There is no ‘asylum chaos’ in Switzerland, finds Defence Minister and Swiss People’s Party member Ueli Maurer, voicing an opinion that contradicts many of his colleagues in the conservative right political party.
“Right now we have the situation under control. But we are in an extraordinary situation,” Maurer said in an interview with the Lausanne-based newspaper Le Temps on Saturday. As he told Le Temps, he did not know how things would develop when the “wave of migrants” which had landed in Eastern Europe would arrive in Switzerland in the next few weeks.
Maurer described Europe as “completely flooded” and said that the Schengen Association Agreement was no longer working, especially in view of the recent crisis. All European Union (EU) countries as well as Switzerland are party to the Schengen/Dublin travel agreements.
“It’s a real test – one that Europe has never dreamt of, and for which it is not prepared,” said Maurer, insisting that it was necessary to intervene directly in the conflict zones, in particular in countries bordering Syria and Iraq.

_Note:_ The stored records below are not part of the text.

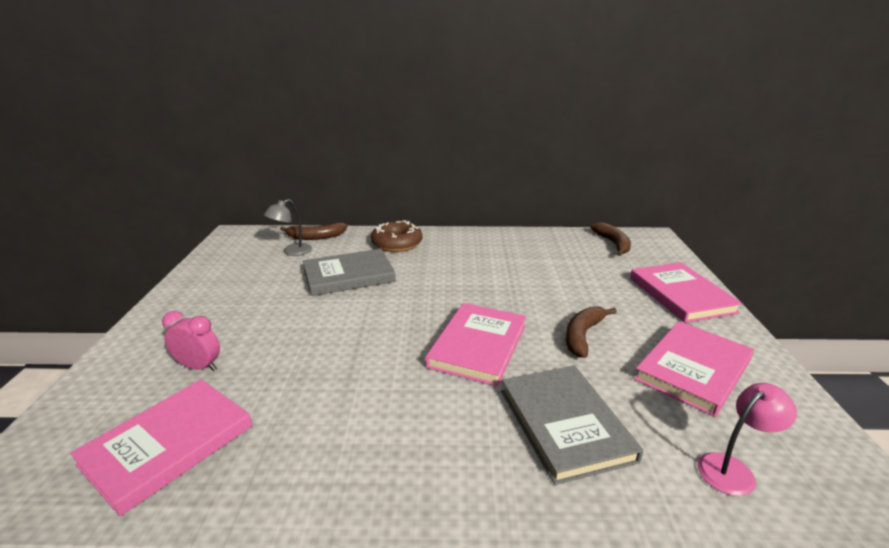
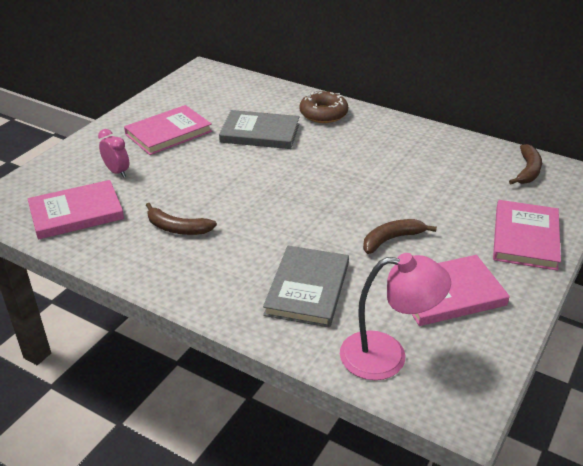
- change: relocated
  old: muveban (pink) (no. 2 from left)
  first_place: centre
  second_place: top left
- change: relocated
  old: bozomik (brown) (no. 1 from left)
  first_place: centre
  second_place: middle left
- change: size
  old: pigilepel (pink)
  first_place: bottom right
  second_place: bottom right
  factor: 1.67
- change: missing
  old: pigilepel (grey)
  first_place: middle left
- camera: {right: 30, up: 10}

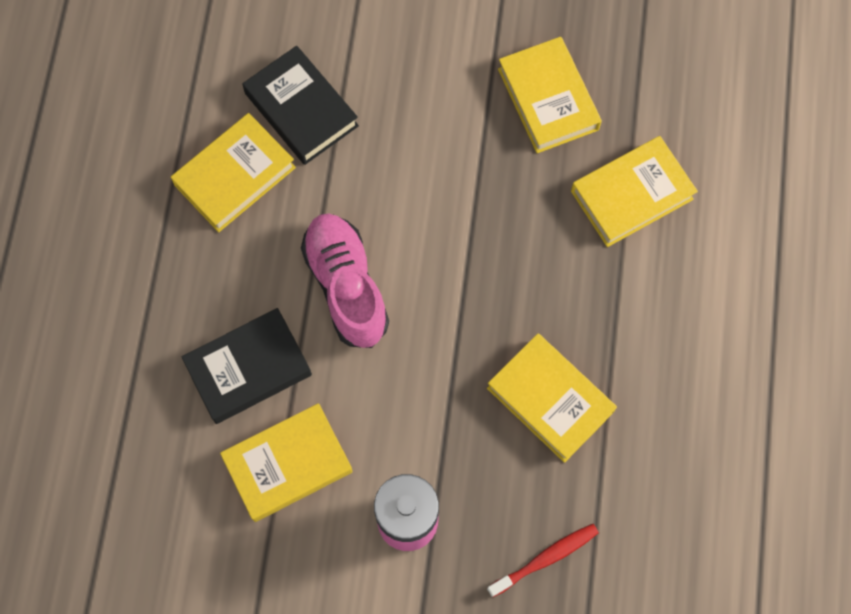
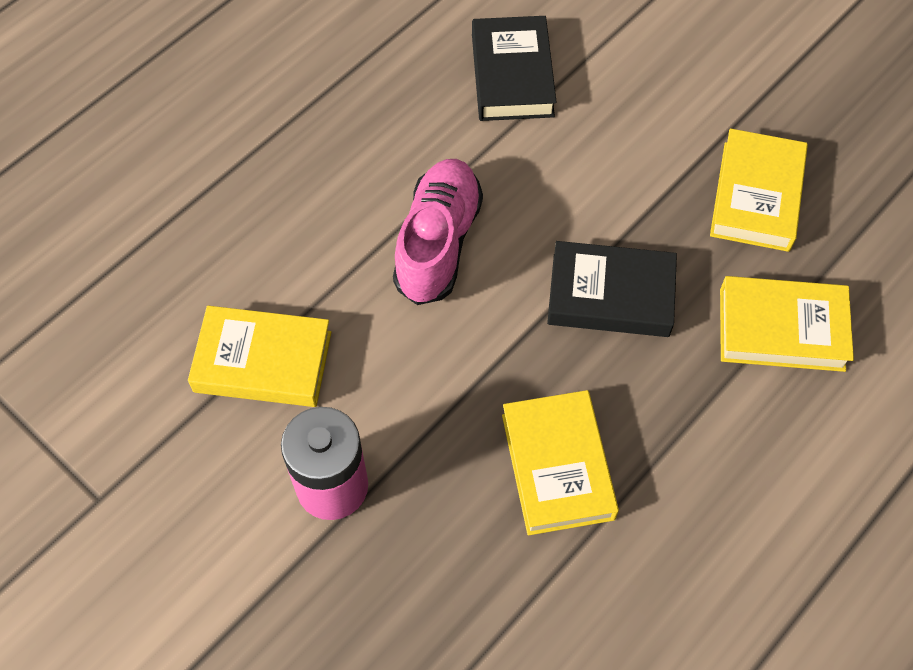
- change: relocated
  old: muveban (black) (no. 1 from left in the first image)
  new: muveban (black) (no. 2 from left)
  first_place: middle left
  second_place: middle right
- change: missing
  old: muveban (yellow) (no. 1 from left)
  first_place: top left
- change: missing
  old: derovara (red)
  first_place: bottom centre
- camera: {right: 35, up: -10}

“Europe cannot absorb hundreds of thousands of refugees,” he said. In the first seven months of this year, around 340,000 refugees have crossed the EU’s borders.
In an interview with Swiss public television, SRF, on Friday evening, Swiss President and Justice Minister Simonetta Sommaruga said that the issue would pose a challange for all European nations. She called for a reinforcement of the Dublin system in response to the “extraordinary situation”.
In an interview in Saturday’s Neue Zürcher Zeitung (NZZ) newspaper, Maurer announced that he wanted to extend his term in office – despite the fact that he will reach retirement age, 65, on December 1.
“I have shifted my retirement and will compete in the federal elections once again,” Maurer told the Zurich-based newspaper. While he and his cabinet ministers need to be open to swapping posts, he said he would be happiest to stay at the helm of the defence, civil protection and sport ministry.
Maurer has identified four defence priorities: new equipment for soldiers, telecommunications and cyber defence, air defence, and new combat aircraft. For the latter, his goal is to have funding approved and in place by 2022.
As Sports Minister, Maurer said he would like Switzerland to host the 2026 Olympic Winter Games.
“Switzerland needs innovation and a new sense of community,” he said. After Graubünden’s bid for 2020 failed, Maurer told the NZZ that he felt motivated to try again. “With our concept of sustainability, we could initiate a counter-trend to the gigantism of the Games like in Sochi.”